→ **TASK PROMPT**: Could you copy the lines below exactly as they appear, starting at the line containing "馴染みのあるトヨタ86。元々国産車ではありますが、こち" and ending at the line containing "であり現在はGT500のSaRDチームで活躍しているヘイ"?

(Beginning of EXERCISE MATERIALS)

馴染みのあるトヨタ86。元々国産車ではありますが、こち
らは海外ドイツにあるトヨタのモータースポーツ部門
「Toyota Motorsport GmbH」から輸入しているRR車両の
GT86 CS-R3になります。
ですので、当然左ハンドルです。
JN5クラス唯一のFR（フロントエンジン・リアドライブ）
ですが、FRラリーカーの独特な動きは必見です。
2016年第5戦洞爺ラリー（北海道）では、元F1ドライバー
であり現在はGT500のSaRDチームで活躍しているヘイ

(End of EXERCISE MATERIALS)
(Beginning of EXERCISE MATERIALS)

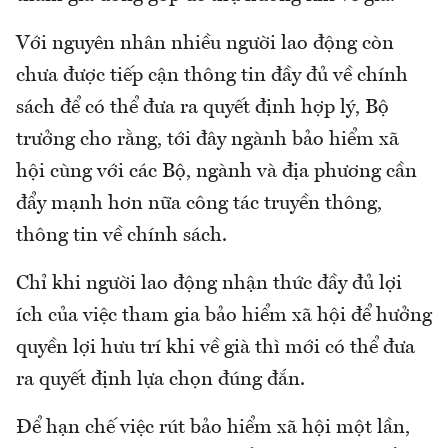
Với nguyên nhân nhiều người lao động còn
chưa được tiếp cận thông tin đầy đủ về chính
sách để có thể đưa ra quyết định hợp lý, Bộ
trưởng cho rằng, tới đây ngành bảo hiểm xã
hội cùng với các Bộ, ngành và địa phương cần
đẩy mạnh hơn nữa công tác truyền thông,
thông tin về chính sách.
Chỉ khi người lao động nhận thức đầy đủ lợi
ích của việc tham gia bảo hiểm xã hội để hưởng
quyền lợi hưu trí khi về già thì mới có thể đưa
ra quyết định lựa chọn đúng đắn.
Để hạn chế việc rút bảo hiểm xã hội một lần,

(End of EXERCISE MATERIALS)

→ **OUTPUT OF THE TASK**:
馴染みのあるトヨタ86。元々国産車ではありますが、こち
らは海外ドイツにあるトヨタのモータースポーツ部門
「Toyota Motorsport GmbH」から輸入しているRR車両の
GT86 CS-R3になります。
ですので、当然左ハンドルです。
JN5クラス唯一のFR（フロントエンジン・リアドライブ）
ですが、FRラリーカーの独特な動きは必見です。
2016年第5戦洞爺ラリー（北海道）では、元F1ドライバー
であり現在はGT500のSaRDチームで活躍しているヘイ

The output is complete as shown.